Stored data entries
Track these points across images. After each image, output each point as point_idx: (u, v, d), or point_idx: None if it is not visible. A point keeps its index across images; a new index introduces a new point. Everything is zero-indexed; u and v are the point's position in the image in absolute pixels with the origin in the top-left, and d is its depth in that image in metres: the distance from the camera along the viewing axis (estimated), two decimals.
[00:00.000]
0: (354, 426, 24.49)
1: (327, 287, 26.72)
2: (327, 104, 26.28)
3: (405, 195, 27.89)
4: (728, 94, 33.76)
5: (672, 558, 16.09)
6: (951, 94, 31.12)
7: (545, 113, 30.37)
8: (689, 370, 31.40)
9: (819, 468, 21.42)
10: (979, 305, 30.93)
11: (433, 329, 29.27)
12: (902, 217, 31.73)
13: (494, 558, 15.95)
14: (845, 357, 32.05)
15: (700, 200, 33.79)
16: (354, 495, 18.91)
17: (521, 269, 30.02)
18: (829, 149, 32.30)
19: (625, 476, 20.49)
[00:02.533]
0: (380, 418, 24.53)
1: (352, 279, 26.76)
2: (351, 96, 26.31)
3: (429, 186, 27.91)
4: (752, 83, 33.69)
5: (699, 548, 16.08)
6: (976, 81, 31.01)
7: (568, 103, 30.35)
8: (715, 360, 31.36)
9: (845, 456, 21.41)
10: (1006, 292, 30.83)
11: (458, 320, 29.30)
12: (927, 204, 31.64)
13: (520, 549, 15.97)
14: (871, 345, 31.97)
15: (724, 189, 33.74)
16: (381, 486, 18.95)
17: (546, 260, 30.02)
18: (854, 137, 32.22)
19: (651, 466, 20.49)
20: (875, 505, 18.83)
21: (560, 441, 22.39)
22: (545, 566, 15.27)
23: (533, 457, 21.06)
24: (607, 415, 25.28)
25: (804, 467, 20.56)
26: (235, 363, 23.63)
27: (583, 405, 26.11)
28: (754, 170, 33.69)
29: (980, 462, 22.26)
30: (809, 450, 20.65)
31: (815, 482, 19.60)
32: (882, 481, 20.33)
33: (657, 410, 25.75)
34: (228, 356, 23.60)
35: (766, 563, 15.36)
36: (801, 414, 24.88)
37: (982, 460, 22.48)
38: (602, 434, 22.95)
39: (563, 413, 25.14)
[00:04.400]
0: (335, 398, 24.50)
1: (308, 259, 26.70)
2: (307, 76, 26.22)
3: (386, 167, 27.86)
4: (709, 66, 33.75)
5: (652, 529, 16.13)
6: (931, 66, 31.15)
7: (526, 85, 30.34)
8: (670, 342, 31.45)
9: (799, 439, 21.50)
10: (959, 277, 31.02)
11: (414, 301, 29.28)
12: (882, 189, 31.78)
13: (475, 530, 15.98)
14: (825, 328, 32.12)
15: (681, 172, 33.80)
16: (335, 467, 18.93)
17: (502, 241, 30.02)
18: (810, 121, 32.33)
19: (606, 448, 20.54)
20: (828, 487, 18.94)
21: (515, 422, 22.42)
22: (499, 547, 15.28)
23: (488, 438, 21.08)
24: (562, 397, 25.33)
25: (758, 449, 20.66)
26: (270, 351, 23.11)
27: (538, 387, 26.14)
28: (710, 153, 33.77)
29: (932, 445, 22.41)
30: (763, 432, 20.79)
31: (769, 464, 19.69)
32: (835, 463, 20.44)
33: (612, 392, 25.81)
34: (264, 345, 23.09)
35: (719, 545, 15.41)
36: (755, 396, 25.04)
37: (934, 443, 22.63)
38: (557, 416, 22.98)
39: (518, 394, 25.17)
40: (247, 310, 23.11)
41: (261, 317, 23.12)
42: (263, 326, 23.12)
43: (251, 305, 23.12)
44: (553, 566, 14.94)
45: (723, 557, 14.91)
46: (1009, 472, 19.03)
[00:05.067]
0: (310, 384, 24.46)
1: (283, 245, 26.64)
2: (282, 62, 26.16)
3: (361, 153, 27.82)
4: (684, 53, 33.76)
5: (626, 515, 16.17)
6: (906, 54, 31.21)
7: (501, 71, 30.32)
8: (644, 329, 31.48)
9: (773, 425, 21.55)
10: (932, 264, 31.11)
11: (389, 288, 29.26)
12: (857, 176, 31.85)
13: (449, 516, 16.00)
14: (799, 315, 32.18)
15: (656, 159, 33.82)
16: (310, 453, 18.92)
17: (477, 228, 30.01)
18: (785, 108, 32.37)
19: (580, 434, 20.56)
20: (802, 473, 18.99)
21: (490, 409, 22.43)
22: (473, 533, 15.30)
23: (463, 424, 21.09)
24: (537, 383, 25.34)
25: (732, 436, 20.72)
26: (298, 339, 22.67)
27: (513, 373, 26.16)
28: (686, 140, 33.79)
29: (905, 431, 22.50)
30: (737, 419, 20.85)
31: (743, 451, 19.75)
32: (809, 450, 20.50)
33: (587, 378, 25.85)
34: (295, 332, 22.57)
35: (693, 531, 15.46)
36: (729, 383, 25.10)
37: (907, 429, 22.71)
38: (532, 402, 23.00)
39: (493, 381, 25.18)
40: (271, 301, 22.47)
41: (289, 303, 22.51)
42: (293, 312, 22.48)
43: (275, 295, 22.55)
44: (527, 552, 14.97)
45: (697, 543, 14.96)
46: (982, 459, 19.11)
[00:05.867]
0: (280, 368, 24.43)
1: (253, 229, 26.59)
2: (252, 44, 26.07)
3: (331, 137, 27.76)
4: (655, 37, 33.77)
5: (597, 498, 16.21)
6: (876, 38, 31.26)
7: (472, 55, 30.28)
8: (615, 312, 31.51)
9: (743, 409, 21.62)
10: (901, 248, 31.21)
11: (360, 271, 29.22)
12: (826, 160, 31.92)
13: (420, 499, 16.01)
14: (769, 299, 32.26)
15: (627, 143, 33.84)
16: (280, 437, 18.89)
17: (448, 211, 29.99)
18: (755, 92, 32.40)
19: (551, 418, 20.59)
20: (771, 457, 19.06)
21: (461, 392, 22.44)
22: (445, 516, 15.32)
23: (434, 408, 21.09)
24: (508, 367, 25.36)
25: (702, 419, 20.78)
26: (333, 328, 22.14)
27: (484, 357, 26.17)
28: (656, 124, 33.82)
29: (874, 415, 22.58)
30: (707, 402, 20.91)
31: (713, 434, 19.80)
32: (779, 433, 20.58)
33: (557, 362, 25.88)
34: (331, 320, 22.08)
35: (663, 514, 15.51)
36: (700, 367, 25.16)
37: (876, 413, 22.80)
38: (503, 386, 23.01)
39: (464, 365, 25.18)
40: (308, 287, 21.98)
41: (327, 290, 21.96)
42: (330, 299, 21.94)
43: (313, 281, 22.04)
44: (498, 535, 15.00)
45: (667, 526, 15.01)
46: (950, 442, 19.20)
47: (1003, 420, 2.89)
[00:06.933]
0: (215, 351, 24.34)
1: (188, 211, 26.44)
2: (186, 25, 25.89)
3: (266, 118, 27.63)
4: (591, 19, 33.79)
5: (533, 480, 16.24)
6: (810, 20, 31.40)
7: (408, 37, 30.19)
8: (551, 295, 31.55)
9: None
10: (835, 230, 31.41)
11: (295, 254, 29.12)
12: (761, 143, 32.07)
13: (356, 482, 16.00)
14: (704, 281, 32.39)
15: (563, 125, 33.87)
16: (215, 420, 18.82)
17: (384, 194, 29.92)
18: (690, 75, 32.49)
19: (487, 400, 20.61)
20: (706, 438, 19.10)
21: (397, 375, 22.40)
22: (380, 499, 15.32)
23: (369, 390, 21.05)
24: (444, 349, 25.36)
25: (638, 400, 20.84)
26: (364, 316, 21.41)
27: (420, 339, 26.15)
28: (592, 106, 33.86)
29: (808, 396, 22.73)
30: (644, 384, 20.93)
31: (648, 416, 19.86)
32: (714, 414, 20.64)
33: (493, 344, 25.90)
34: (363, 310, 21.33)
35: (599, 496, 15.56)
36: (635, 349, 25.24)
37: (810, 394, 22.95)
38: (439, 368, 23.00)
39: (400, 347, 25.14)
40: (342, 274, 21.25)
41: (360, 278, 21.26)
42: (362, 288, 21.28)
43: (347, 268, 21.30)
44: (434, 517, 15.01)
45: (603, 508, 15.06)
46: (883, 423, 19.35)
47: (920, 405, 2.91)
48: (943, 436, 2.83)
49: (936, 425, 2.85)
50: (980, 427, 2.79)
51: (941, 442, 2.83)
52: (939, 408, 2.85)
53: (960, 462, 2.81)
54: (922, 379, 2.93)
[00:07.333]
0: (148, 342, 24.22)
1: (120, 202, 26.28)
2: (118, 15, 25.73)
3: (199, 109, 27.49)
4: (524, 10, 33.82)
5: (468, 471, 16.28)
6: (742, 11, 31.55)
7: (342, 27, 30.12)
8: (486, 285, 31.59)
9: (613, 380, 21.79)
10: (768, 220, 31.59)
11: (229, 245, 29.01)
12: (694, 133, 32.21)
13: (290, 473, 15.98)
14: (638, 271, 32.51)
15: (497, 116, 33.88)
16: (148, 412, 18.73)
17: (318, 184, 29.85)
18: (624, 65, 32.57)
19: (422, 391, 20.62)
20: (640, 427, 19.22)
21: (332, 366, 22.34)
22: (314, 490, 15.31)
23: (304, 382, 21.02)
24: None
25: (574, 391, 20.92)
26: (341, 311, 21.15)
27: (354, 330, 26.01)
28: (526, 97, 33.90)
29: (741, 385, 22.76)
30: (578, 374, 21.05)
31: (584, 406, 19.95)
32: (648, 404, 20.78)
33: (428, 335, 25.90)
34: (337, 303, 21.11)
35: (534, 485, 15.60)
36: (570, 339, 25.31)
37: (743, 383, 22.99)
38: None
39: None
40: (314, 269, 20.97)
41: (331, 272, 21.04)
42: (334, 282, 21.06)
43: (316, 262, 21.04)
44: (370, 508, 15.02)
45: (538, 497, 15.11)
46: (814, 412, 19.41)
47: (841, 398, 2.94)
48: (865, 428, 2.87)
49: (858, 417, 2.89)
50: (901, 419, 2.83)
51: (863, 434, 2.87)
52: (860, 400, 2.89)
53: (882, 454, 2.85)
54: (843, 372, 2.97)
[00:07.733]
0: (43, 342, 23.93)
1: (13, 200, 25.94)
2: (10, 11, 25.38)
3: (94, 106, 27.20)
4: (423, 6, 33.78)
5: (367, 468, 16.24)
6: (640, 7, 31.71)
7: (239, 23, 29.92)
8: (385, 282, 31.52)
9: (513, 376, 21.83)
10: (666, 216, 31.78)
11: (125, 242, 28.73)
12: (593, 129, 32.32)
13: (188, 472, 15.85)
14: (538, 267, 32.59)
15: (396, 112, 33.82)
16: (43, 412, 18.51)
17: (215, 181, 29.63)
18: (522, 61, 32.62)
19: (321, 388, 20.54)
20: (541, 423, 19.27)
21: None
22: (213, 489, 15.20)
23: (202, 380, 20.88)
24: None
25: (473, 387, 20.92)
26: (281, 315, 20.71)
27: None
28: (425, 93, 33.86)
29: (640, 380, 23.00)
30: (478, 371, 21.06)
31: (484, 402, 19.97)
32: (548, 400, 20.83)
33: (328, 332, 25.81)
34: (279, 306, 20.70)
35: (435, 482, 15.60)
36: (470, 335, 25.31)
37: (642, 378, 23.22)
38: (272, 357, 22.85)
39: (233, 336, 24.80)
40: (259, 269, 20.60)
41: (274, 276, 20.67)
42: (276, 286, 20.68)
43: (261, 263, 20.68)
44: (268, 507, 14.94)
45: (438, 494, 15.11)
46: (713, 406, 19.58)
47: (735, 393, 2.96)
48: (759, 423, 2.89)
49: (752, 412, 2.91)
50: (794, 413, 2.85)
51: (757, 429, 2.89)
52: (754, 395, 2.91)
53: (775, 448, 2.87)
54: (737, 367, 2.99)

What the task requires:
Beginning with the line above that contains "42: (263, 326, 23.12)", copy each line exactly up to and including the line that contains "46: (1009, 472, 19.03)", and go no further.

Response area:
42: (263, 326, 23.12)
43: (251, 305, 23.12)
44: (553, 566, 14.94)
45: (723, 557, 14.91)
46: (1009, 472, 19.03)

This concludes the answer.